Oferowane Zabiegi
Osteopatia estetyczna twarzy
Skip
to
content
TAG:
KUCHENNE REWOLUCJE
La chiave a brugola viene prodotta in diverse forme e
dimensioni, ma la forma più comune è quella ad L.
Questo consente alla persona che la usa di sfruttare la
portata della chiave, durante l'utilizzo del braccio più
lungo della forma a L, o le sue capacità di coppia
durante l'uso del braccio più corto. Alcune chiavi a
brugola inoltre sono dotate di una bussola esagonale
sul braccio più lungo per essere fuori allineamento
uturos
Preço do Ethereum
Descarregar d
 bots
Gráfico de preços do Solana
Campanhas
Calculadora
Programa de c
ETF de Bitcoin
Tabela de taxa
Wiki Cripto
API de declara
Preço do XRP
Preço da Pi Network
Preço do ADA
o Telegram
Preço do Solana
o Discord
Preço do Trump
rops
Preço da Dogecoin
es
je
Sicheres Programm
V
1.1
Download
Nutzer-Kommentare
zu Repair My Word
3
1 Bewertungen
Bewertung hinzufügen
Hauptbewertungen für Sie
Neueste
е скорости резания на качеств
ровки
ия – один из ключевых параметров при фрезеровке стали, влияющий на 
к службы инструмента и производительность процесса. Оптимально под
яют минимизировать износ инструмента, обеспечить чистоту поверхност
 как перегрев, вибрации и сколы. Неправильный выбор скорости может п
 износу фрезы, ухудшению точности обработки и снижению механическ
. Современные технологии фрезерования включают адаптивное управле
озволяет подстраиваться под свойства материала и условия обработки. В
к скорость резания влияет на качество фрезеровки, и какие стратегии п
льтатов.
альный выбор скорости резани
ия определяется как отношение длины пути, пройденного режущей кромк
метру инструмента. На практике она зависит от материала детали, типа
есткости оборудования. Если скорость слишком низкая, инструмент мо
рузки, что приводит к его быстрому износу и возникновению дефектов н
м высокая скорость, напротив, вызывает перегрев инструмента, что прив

○ ○ ○ ○ ○

THE PROBLEM
Write down all of the listing exactly.

WRITTEN SOLUTION
Oferowane Zabiegi
Osteopatia estetyczna twarzy
Skip
to
content
TAG:
KUCHENNE REWOLUCJE
La chiave a brugola viene prodotta in diverse forme e
dimensioni, ma la forma più comune è quella ad L.
Questo consente alla persona che la usa di sfruttare la
portata della chiave, durante l'utilizzo del braccio più
lungo della forma a L, o le sue capacità di coppia
durante l'uso del braccio più corto. Alcune chiavi a
brugola inoltre sono dotate di una bussola esagonale
sul braccio più lungo per essere fuori allineamento
uturos
Preço do Ethereum
Descarregar d
 bots
Gráfico de preços do Solana
Campanhas
Calculadora
Programa de c
ETF de Bitcoin
Tabela de taxa
Wiki Cripto
API de declara
Preço do XRP
Preço da Pi Network
Preço do ADA
o Telegram
Preço do Solana
o Discord
Preço do Trump
rops
Preço da Dogecoin
es
je
Sicheres Programm
V
1.1
Download
Nutzer-Kommentare
zu Repair My Word
3
1 Bewertungen
Bewertung hinzufügen
Hauptbewertungen für Sie
Neueste
е скорости резания на качеств
ровки
ия – один из ключевых параметров при фрезеровке стали, влияющий на 
к службы инструмента и производительность процесса. Оптимально под
яют минимизировать износ инструмента, обеспечить чистоту поверхност
 как перегрев, вибрации и сколы. Неправильный выбор скорости может п
 износу фрезы, ухудшению точности обработки и снижению механическ
. Современные технологии фрезерования включают адаптивное управле
озволяет подстраиваться под свойства материала и условия обработки. В
к скорость резания влияет на качество фрезеровки, и какие стратегии п
льтатов.
альный выбор скорости резани
ия определяется как отношение длины пути, пройденного режущей кромк
метру инструмента. На практике она зависит от материала детали, типа
есткости оборудования. Если скорость слишком низкая, инструмент мо
рузки, что приводит к его быстрому износу и возникновению дефектов н
м высокая скорость, напротив, вызывает перегрев инструмента, что прив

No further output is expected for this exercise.